Where does the string "khỏe" appear in the records? Copy every line that contains it.

====== GIVEN RECORDS ======

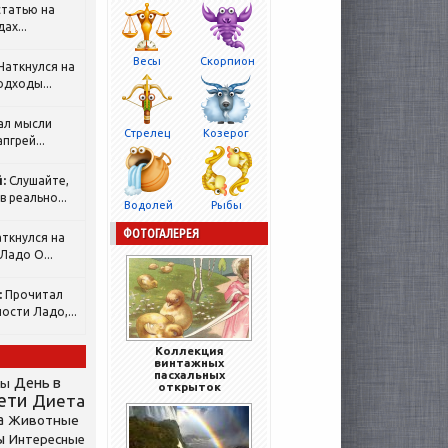
татью на
ах...
Весы
Скорпион
Наткнулся на
одходы...
ал мысли
Стрелец
Козерог
пгрей...
:
Слушайте,
 реально...
Водолей
Рыбы
ФОТОГАЛЕРЕЯ
ткнулся на
Ладо О...
:
Прочитал
ости Ладо,...
Коллекция
винтажных
пасхальных
День в
сы
открыток
ети
Диета
а
Животные
ы
Интересные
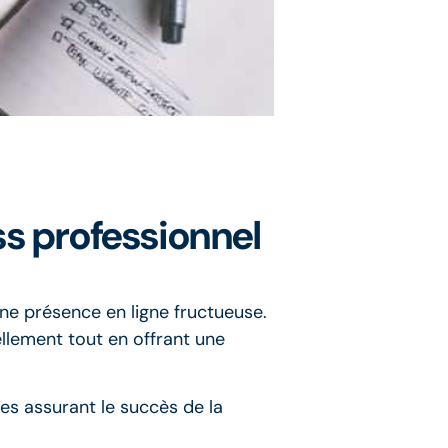
s professionnel
ne présence en ligne fructueuse.
llement tout en offrant une
res assurant le succès de la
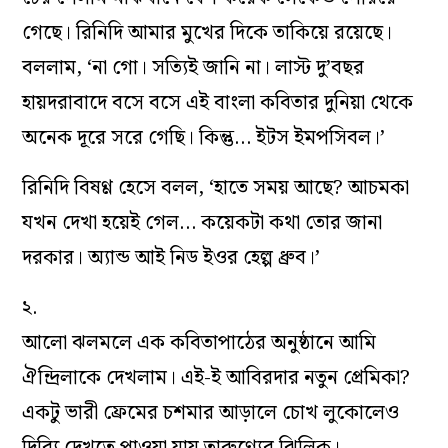
গেছে। রিনিদি আমার মুখের দিকে তাকিয়ে রয়েছে।
বললাম, ‘না গো। সত্যিই জানি না। লাস্ট দু’বছর
হায়দরাবাদে বসে বসে এই বাংলা কবিতার দুনিয়া থেকে
অনেক দূরে সরে গেছি। কিন্তু… ইটস ইমপসিবল।’
রিনিদি বিষণ্ণ হেসে বলল, ‘হাতে সময় আছে? আচমকা
যখন দেখা হয়েই গেল… কয়েকটা কথা তোর জানা
দরকার। অ্যান্ড আই নিড ইওর হেল্প ধ্রুব।’
২.
আলো ঝলমলে এক কবিতাপাঠের অনুষ্ঠানে আমি
ঐন্দ্রিলাকে দেখলাম। এই-ই আবিরদার নতুন প্রেমিকা?
একটু ভারী ফ্রেমের চশমার আড়ালে চোখ লুকোলেও
দিব্যি দেখতে পাওয়া যায় তারুণ্যের ঝিলিক।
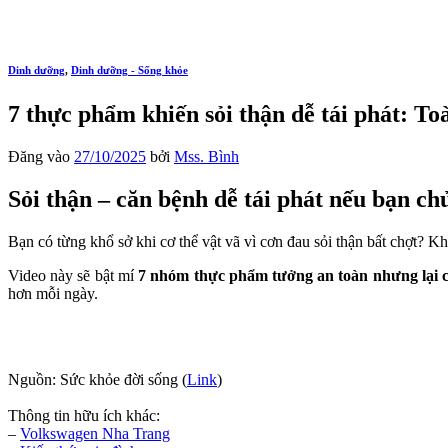
Dinh dưỡng
,
Dinh dưỡng - Sống khỏe
7 thực phẩm khiến sỏi thận dễ tái phát: T
Đăng vào
27/10/2025
bởi
Mss. Bình
Sỏi thận – căn bệnh dễ tái phát nếu bạn c
Bạn có từng khổ sở khi cơ thể vật vã vì cơn đau sỏi thận bất chợt? K
Video này sẽ bật mí
7 nhóm thực phẩm tưởng an toàn nhưng lại cự
hơn mỗi ngày.
Nguồn: Sức khỏe đời sống (
Link
)
Thông tin hữu ích khác:
–
Volkswagen Nha Trang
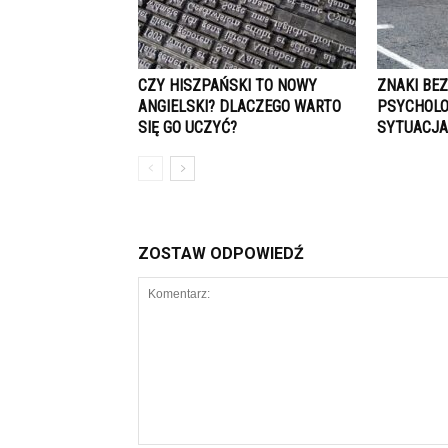
CZY HISZPAŃSKI TO NOWY
ZNAKI BE
ANGIELSKI? DLACZEGO WARTO
PSYCHOLO
SIĘ GO UCZYĆ?
SYTUACJ
ZOSTAW ODPOWIEDŹ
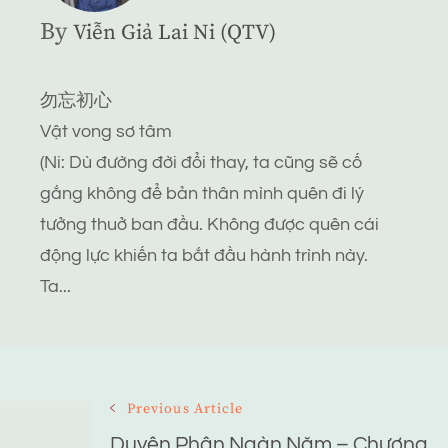
By
Viễn Giả Lai Ni (QTV)
勿忘初心
Vật vong sơ tâm
(Ni: Dù đường đời đổi thay, ta cũng sẽ cố
gắng không để bản thân mình quên đi lý
tưởng thuở ban đầu. Không được quên cái
động lực khiến ta bắt đầu hành trình này.
Ta...
Post
Previous Article
Duyên Phận Ngàn Năm – Chương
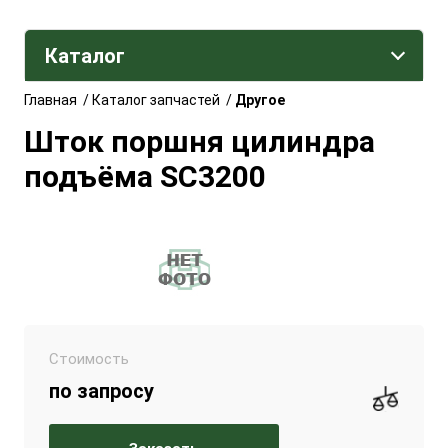
Каталог
Главная
/
Каталог запчастей
/
Другое
Шток поршня цилиндра
подъёма SC3200
Стоимость
по запросу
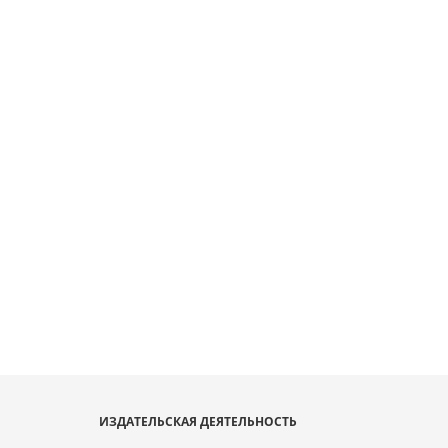
ИЗДАТЕЛЬСКАЯ ДЕЯТЕЛЬНОСТЬ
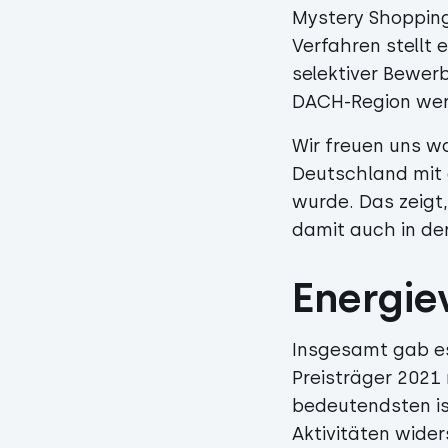
Mystery Shopping
Verfahren stellt
selektiver Bewer
DACH-Region werd
Wir freuen uns wa
Deutschland mit 
wurde. Das zeigt
damit auch in de
Energie
Insgesamt gab es
Preisträger 202
bedeutendsten is
Aktivitäten wider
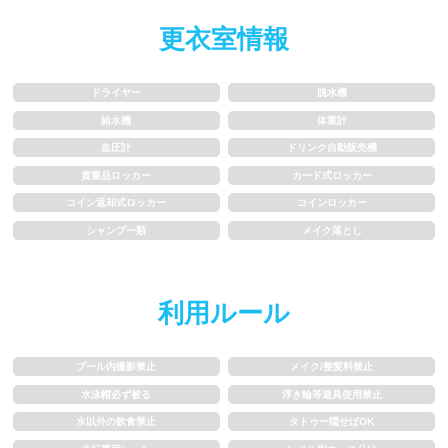
水以外の飲食禁止
タトゥー隠せばOK
更衣室情報
歩行専用レーン
レベル別コース分け
ドライヤー
脱水機
飛び込み練習OK
フィン、パドルの使用OK
給水機
体重計
血圧計
ドリンク自動販売機
スクール
貴重品ロッカー
カード式ロッカー
コイン返却式ロッカー
コインロッカー
シャンプー類
メイク落とし
子供向け水泳教室
大人向け水泳教室
アクアビクス
利用ルール
レンタル
プール内撮影禁止
メイク/整髪料禁止
水泳帽必ず被る
浮き輪等遊具使用禁止
バスタオル
水着
水以外の飲食禁止
タトゥー隠せばOK
浮き輪類
水泳帽、ゴーグル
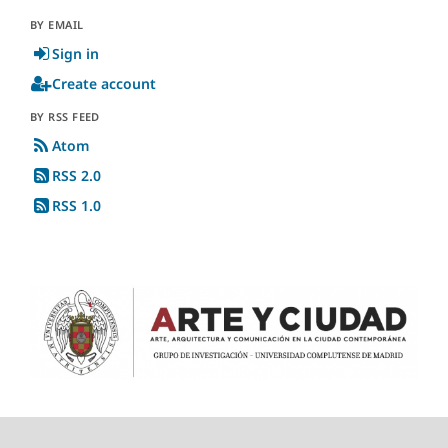
BY EMAIL
Sign in
Create account
BY RSS FEED
Atom
RSS 2.0
RSS 1.0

======

* [REPLY]:
Dinh dưỡng - Sống khỏe
Nguồn: Sức khỏe đời sống (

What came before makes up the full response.